La Molli joyciana è una vita e tutte le vite: la pièce a cui Arianna e il Gabriele Vacis hanno lavorato tratta il testo dell’Ulisse rispettandone le intenzioni più sincere e lo stile, rimodellandolo con la pasta dei clichés più noti, usando la tempera dei piccoli patetismi che accumuliamo giorno dopo giorno. Fedeli all’autore irlandese, adattano i riferimenti topografici e temporali rendendo il testo attualissimo anche nella derisione della dimensione erotica quando, priva di sentimento, è esautorata di ogni valore sostanziale: è la voglia che corrode, che consuma e si consuma. Questo desiderio di godimento è primario, sottomesso all’urgenza dell’istinto, e nonostante conduca la Molli ad accumulare una serie di mancanze incolmabili, c’è nella donna una sorta di coazione a ripetere compulsivamente le esperienze a volte insignificanti e altre dolorose; il desiderio sessuale si traduce in un Niente che ribadisce sé stesso finché il suo dominio non viene contrastato dalla presenza dell’Altro, il Poldi oggetto di Amore.
Il monologo è un flusso di coscienza che scorre indomito riempiendo la stanza, portandoci per mano nel caldo asfittico del metrò, amplificato dalle vampate della menopausa, poi dal parrucchiere, poi in Gibilterra, in un crescendo di entusiasmi spenti. In cima, torna la voce calda e la paura nera di indugiare nel senso di disfatta: in un disperato tentativo di leggerezza, Molli comincia ad ammiccare e intonare il repertorio popolare italiano perché le canzoni le restituiscono il fiato, le riportano l’oceano negli occhi. Ogni frase è intesa come una resurrezione inaspettata, per rivivere tutto come fosse la prima volta, e si sbarazza dei “potevo”, “avrei dovuto”, “avrei fatto”, per convincersi che tutto può cambiare ancora.

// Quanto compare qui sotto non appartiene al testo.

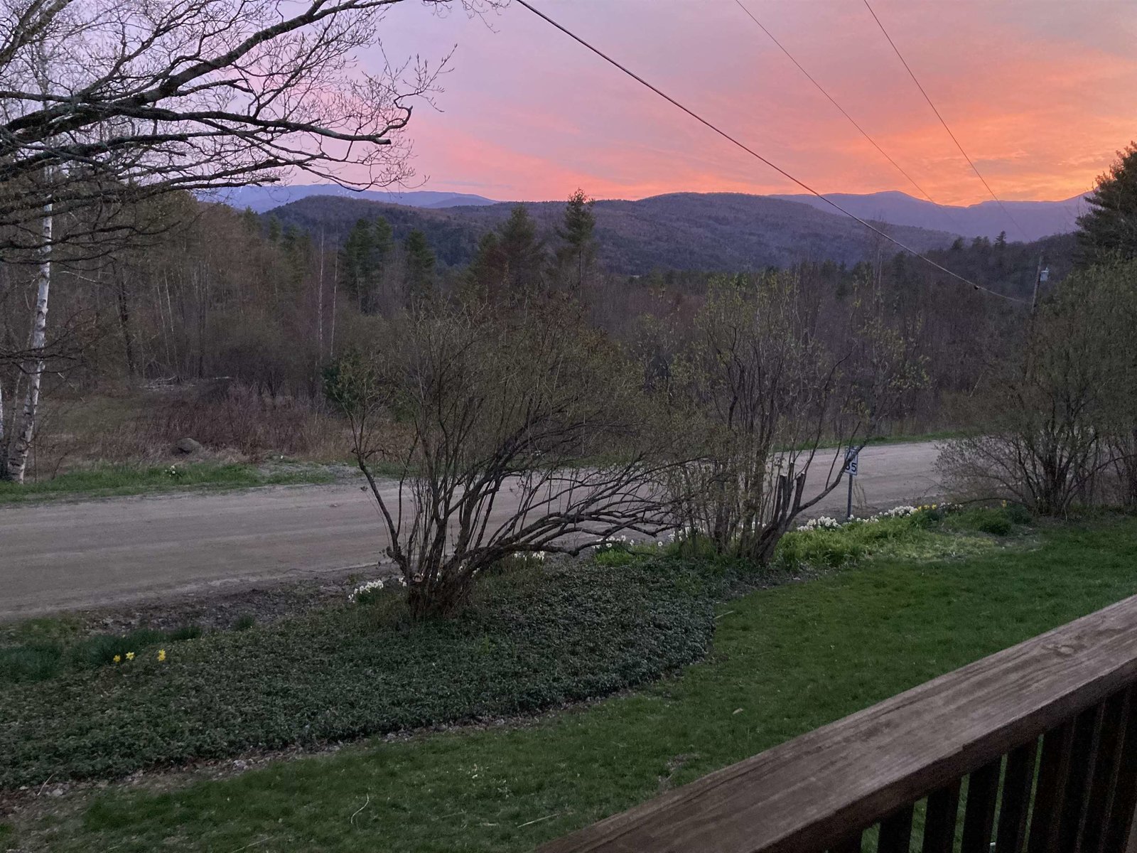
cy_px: 426
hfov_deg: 63.4
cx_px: 568
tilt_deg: -11.5
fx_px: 920
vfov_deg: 49.7
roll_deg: -3.5
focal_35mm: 28
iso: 320
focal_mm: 3.99
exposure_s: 1/60
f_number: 1.8
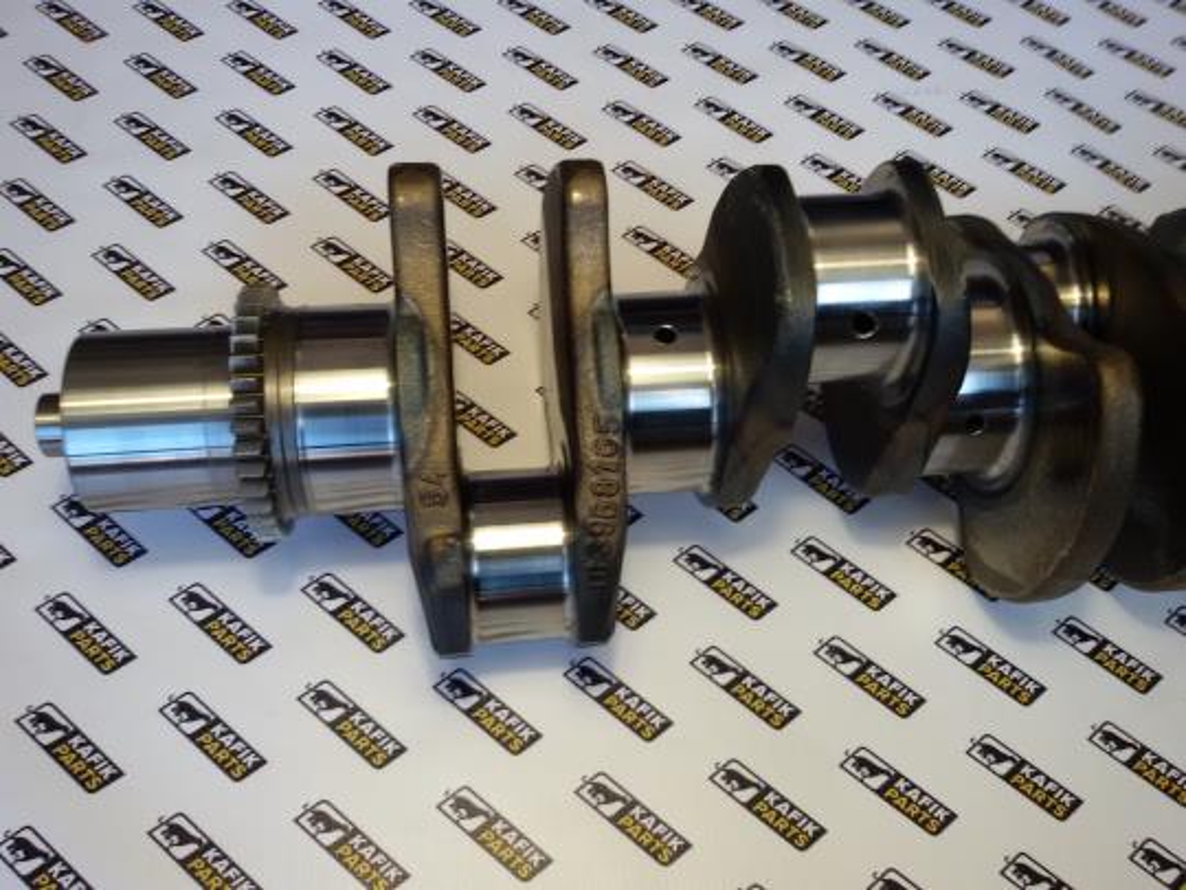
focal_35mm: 31
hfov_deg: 58.4
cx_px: 593
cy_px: 445
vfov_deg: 45.4
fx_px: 1062
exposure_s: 1/33
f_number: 2.4
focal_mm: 2.93
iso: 50
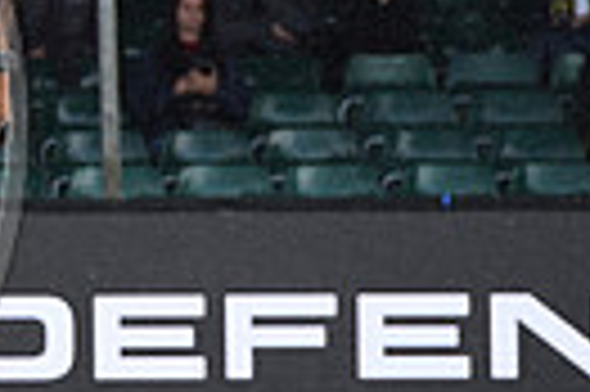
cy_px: 63
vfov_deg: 1.5
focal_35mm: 886
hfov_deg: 2.3
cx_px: -486
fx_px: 14502
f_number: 5
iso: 800
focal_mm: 200
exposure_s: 1/1250
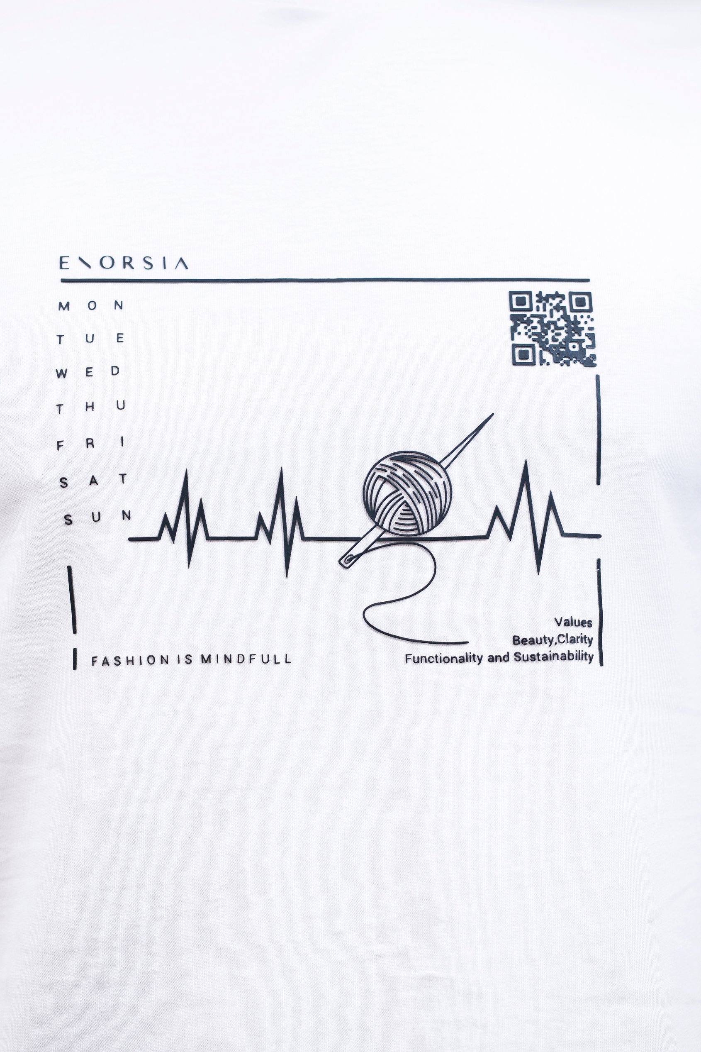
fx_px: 2483
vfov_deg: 23.9
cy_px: 526
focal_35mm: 85
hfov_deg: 16.1
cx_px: 350
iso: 800
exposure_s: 1/200
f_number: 4
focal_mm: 85
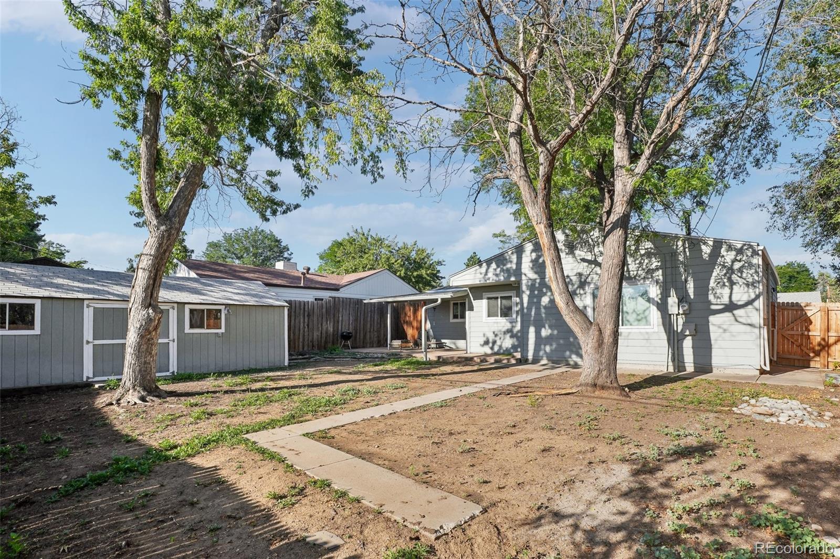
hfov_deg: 95.0
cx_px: 420
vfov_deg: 72.0
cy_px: 280
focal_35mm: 16
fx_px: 385
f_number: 8
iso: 100
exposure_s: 1/350
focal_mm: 11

A volte non le basta. Nella notte lunga, il matrimonio diventa una galera. Il desiderio di una Vita Nova diventa ossessivo. Molli vuole riconoscersi come essere in continuo divenire e tuttavia le pareti della cella le si stringono attorno: sarebbe il momento di rompere il flusso dei fotogrammi, per desiderarsi come la prima volta, per tornare ad entusiasmarsi dopo le cadute e ad accelerare per interrompere la stasi.
Fino alla Morte, la donna che più delle altre la tormenta. La Morte nel matrimonio, la Morte del bambino in grembo, la Morte della Vita come te l’eri immaginata. Ma nell’impeto finale il regista indugia sui porti, sulle rose nei capelli, sulla dolcezza dei fichi e la limpidezza del torrente, sui petti che si avvicinano per scegliere Poldi che ha capito: Molli è la galassia tra i rododendri. Infine i “sì lo voglio”, lo voglio ancora, lo voglio per sempre, voglio vivere.
La Molli della Scommegna è Terra, è carne e sangue, è il mondo sporco e il modo per fuggire. Fa tutto con la voce, scimmiotta, usa gli acuti, fa le parodie, deforma la bocca le guance il viso e gli occhi. Occhi che hanno visto e assorbito, e rimandano tutto il bello e il brutto di associazioni libere di pensiero che consentono alla Molli di parlare a Nessuno e a Tutti appellandosi ad uno stadio quasi preconscio. Quando cade il buio su Arianna, ti senti da solo. Molli ti manca. E vorresti sentirla parlare ancora di sé, ancora di te.